Newborn Screening Awareness
What Is Newborn Screening?
Shortly after birth, newborns are screened for a variety of disorders that are often undetectable by sight. The majority of these disorders are either metabolic or inherited. Metabolic disorders—also known as ‘inborn errors of metabolism’—can occur randomly and, if left untreated, can lead to serious health complications.
The gene for an inherited disorder can be passed through parents who may not be aware that they’re carriers. Standard screening tests give you a better chance of discovering issues before they become big problems for your baby.
Why Is Newborn Screening Necessary?
Early detection of infant diseases and disorders can often prevent long-term serious illness or death. Disorders such as phenylketonuria (PKU) can result in death if left untreated. If a doctor reaches a diagnosis early enough, however, your baby can go on a special diet that can save his or her life.
The same is true of diseases like sickle-cell disease. If diagnosed and treated early, sickle cell–related infections can often be avoided, and you can prevent serious health complications.
How Are Newborn Screenings Performed?
Newborn screening tests are generally painless and non-invasive. The only test that requires a quick prick of the baby’s heel is a routine blood test. Other standard tests involve placing sensors on the baby’s skin or in its ear, both of which are quick, painless, and can often be done while your baby is asleep.
What Are the Most Common Tests?
The 3 most common newborn screening tests involve the blood, ears, and heart.
A clinician draws a small amount of blood from the baby’s heel and sends the sample to a newborn screening lab for testing. Blood tests facilitate diagnosis of many metabolic and genetic disorders.
A physician places electrodes on the baby’s head and record the brain’s response to. Early detection of hearing loss or impairment can ensure that the baby receives proper care necessary to develop his or her communication, language, and social skills to the fullest possible extent.
Pulse Oximetry Screening
Sensors connected to a machine called a pulse oximeter are placed on the baby’s skin so that the pulse and blood oxygen level can be measured. The test is quick and painless, and helps doctors to diagnose critical congenital heart defects (CCHD) within hours of birth. Since babies with an untreated CCHD are at high risk of disability or death, it’s essential to diagnose and treat these conditions as soon as possible.
Can You Request More Tests?
Yes. Talk with your obstetrician prior to giving birth to find out which tests are standard in your state, and which are supplemental. Your doctor will be able to help you to determine which supplemental tests (if any) your baby may need, and will help you review the costs associated with them. While you’ll probably be required to pay out-of-pocket for supplemental tests, these may be worthwhile expenses if your newborn is at specific risk for certain diseases or disorders.
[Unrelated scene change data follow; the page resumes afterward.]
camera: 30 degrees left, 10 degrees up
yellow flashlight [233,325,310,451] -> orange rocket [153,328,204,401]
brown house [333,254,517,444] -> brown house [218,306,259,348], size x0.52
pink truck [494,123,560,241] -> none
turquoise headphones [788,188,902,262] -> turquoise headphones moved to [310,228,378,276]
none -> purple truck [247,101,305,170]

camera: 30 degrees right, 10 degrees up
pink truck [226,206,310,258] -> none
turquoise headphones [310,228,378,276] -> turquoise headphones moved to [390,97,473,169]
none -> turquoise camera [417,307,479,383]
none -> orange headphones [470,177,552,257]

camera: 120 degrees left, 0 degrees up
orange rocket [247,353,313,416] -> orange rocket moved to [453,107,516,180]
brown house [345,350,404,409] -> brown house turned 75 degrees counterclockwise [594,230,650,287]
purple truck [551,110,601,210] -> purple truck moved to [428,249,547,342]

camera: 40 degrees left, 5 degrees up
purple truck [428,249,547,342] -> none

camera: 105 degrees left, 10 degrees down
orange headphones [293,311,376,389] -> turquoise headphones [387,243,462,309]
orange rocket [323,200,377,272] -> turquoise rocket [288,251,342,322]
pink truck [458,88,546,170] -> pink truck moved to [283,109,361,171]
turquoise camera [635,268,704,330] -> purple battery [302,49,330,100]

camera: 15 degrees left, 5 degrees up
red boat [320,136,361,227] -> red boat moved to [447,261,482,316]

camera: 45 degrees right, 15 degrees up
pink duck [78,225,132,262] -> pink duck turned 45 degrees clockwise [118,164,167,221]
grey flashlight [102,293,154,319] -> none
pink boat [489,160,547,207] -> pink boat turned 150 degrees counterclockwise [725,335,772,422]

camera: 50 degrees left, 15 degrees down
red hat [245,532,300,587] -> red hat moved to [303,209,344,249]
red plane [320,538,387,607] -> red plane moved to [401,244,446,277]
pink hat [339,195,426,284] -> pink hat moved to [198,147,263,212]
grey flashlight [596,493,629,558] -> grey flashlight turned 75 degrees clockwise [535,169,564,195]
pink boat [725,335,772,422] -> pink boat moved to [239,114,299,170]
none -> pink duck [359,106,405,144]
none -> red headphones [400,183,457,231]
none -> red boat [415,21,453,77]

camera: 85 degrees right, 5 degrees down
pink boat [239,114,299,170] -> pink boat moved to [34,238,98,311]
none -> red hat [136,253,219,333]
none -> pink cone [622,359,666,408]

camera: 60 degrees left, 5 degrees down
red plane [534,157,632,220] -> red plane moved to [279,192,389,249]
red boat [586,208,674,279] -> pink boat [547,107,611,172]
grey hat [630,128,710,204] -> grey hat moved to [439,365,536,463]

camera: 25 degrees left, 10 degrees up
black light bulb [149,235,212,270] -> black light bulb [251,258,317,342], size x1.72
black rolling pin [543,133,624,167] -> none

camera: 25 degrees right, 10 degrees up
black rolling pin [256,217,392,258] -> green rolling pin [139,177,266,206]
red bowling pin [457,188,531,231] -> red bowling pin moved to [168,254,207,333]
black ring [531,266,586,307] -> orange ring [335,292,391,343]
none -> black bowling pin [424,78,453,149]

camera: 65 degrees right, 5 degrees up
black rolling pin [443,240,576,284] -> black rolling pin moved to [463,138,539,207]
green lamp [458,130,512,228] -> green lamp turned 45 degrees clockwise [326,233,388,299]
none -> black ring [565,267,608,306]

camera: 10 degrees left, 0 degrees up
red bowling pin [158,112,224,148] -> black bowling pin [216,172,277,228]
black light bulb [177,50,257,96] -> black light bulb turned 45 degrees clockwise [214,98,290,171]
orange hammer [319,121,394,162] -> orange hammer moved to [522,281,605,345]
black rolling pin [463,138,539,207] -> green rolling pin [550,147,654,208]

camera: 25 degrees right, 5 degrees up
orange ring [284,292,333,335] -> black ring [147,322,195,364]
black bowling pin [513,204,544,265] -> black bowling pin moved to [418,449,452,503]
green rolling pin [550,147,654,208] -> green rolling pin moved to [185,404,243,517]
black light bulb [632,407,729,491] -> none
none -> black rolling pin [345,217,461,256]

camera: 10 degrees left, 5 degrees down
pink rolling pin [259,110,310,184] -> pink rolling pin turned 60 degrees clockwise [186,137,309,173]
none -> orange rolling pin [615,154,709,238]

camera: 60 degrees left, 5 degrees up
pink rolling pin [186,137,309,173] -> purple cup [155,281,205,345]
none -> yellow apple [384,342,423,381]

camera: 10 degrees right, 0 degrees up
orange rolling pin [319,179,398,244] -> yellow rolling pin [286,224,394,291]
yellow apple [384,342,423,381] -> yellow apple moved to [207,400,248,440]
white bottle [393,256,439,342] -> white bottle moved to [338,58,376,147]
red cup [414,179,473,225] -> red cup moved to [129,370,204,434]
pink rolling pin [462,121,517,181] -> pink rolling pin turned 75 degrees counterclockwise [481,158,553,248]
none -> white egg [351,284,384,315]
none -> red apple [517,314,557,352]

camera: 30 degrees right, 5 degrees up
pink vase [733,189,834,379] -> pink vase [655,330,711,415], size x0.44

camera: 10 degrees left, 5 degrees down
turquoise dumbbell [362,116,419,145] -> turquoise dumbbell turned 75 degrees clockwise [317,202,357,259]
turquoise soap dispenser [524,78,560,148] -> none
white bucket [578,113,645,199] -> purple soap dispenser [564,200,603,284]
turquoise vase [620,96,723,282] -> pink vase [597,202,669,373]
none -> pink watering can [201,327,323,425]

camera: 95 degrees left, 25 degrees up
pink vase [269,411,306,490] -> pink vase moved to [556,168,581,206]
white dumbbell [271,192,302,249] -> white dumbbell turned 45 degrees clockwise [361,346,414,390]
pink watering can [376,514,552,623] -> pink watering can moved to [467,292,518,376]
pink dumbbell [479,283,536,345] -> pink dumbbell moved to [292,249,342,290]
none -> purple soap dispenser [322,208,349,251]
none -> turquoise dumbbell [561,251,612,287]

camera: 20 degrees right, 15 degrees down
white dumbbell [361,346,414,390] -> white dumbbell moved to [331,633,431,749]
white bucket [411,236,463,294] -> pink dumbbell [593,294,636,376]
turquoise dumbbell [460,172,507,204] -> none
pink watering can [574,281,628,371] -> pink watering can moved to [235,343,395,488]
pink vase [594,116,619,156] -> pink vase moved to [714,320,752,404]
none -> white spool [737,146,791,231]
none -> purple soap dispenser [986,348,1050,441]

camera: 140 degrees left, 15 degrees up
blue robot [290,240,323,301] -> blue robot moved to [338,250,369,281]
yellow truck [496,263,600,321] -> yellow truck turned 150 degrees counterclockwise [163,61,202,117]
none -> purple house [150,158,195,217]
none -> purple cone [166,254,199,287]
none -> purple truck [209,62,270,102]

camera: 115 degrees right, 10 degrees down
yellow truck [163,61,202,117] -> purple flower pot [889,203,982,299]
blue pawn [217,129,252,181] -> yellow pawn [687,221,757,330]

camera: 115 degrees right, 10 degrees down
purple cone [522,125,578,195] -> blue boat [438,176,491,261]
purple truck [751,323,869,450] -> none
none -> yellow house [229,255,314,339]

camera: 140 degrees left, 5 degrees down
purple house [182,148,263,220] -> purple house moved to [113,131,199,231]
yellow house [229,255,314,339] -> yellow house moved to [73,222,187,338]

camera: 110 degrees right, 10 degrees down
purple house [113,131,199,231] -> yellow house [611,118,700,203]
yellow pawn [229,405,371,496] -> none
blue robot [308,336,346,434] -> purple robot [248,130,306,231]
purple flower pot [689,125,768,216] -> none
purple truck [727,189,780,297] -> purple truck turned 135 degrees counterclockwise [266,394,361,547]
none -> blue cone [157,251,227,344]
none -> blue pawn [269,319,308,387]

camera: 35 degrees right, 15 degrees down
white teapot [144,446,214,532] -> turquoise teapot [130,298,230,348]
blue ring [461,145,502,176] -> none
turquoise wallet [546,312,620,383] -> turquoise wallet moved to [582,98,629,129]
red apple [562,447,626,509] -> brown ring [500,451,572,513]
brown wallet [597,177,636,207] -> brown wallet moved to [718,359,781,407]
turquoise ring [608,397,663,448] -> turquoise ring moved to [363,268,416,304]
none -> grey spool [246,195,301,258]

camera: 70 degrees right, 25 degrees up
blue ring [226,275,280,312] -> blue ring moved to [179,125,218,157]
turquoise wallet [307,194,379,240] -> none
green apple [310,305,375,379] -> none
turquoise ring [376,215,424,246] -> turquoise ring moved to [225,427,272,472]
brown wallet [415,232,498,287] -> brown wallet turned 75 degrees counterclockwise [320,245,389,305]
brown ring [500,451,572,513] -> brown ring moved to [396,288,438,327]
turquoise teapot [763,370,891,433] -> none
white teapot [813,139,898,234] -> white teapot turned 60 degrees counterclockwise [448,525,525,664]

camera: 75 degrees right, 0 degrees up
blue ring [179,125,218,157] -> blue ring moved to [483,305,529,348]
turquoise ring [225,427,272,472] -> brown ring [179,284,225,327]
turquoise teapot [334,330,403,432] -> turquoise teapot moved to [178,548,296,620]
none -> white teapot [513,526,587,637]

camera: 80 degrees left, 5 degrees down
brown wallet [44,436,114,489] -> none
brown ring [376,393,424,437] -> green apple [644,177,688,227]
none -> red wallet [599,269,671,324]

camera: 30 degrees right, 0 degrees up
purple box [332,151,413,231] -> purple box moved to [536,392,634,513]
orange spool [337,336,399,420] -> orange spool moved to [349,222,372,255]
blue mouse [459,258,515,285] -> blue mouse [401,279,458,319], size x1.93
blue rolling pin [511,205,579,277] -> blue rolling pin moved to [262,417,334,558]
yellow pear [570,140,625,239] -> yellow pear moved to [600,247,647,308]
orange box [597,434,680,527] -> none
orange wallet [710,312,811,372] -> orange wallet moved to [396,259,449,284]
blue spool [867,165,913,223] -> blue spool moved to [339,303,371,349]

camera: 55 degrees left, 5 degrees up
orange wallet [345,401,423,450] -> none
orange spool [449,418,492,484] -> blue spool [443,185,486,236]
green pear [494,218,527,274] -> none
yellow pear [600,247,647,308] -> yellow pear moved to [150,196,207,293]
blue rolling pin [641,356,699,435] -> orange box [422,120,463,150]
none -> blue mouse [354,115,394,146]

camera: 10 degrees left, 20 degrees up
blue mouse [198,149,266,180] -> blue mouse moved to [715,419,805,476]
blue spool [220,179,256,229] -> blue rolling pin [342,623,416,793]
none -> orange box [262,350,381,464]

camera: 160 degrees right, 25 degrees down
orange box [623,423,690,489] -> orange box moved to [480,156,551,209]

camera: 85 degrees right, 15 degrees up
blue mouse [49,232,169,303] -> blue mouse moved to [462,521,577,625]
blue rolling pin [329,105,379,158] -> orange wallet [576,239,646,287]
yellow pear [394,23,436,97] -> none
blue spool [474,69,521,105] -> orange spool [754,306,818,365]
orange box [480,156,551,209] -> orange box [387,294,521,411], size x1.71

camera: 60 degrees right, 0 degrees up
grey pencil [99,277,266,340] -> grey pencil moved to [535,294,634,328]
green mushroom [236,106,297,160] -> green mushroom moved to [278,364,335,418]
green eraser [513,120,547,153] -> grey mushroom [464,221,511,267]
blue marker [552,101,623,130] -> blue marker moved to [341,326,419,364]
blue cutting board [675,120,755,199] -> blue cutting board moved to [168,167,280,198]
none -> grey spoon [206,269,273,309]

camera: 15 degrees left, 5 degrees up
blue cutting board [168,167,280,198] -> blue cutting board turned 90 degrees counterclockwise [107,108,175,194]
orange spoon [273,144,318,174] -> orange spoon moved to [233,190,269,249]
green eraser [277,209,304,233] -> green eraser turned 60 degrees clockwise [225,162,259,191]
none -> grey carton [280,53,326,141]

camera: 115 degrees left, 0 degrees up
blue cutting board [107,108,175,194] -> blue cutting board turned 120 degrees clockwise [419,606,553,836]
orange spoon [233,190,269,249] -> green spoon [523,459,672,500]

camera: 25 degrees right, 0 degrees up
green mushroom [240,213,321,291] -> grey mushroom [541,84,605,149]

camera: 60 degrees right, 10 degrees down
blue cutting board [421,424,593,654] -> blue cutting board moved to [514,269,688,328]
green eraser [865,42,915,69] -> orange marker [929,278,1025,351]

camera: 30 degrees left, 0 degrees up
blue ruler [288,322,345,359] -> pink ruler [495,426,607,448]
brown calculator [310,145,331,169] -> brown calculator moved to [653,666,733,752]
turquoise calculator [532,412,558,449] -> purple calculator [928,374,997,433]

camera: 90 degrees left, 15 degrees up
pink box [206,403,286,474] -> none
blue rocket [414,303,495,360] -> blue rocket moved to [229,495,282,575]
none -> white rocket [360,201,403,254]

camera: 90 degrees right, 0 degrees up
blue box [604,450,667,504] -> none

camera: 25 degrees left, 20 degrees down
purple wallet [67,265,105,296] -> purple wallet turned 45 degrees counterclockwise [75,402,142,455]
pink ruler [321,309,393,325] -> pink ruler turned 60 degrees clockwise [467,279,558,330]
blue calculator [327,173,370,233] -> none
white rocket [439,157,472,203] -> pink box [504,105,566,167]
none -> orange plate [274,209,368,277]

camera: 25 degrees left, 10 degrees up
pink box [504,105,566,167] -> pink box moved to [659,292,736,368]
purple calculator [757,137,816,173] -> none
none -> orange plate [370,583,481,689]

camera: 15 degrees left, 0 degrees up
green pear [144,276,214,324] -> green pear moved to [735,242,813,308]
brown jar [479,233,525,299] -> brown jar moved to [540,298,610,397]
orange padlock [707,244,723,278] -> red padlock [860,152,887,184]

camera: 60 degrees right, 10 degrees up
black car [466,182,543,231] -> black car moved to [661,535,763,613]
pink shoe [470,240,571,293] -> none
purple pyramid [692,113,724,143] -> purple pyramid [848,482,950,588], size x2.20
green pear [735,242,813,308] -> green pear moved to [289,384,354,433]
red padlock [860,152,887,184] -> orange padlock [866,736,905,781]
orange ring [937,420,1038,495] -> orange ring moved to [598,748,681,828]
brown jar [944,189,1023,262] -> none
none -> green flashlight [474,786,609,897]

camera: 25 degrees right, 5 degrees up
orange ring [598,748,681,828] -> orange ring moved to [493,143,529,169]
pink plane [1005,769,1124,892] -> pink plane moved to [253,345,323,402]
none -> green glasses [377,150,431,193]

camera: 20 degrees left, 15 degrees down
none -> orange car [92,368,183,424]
If you have a family history of an inherited disorder, have given birth to a child with a disorder, or have had an infant in your family die of a suspected metabolic disorder, it’s always a good idea to request all standard newborn screenings, as well as any tests that are specific to a condition your baby is at risk of inheriting.
Which Tests Are Standard in Certain States?
Standard newborn screening tests vary by state, and often even by hospital. Each state’s decision on which newborn screening tests are standardized is usually dependent on an analysis of cost versus benefit. Costs include:
- Risk of false positive results and the anxiety associated with false positives
- Availability of treatment for detected diseases and disorders
- Financial expense
For a comprehensive list of tests offered in each state, visit the National Newborn Screening and Genetics Resource Center [PDF].
Targets of Tests
Tests for the following disorders are usually included in newborn screenings:
- Phenylketonuria (PKU)
- Congenital hypothyroidism
- Sickle cell disease
- Congenital adrenal hyperplasia
- Maple syrup urine disease (MSUD)
- Cystic fibrosis
- Medium chain acyl CoA dehydrogenase deficiency (MCAD deficiency)
- Hearing impairment
In addition to these disorders, doctors may also use newborn screening to detect muscular dystrophy, HIV, and neuroblastoma.
What If a Test Has Abnormal Results?
Try to keep in mind that a screening test is not the same as a diagnostic test. It’s common for a preliminary screening test to yield positive results and further diagnostic testing to negate these findings. Stay calm and keep a clear mind, so that you’ll be able to talk with your doctor about your baby’s results and the next steps.
Keep in mind that one of the primary benefits of newborn screening is early diagnosis and treatment that can often prevent serious illness.
Finding More Information
Start by talking with your obstetrician to find out what newborn screenings are standard at the hospital where you’ll be delivering, and what (if any) additional tests should be requested. The Centers for Disease Control and Prevention (CDC) provides a comprehensive overview and list ofadditional resources for newborn screening information.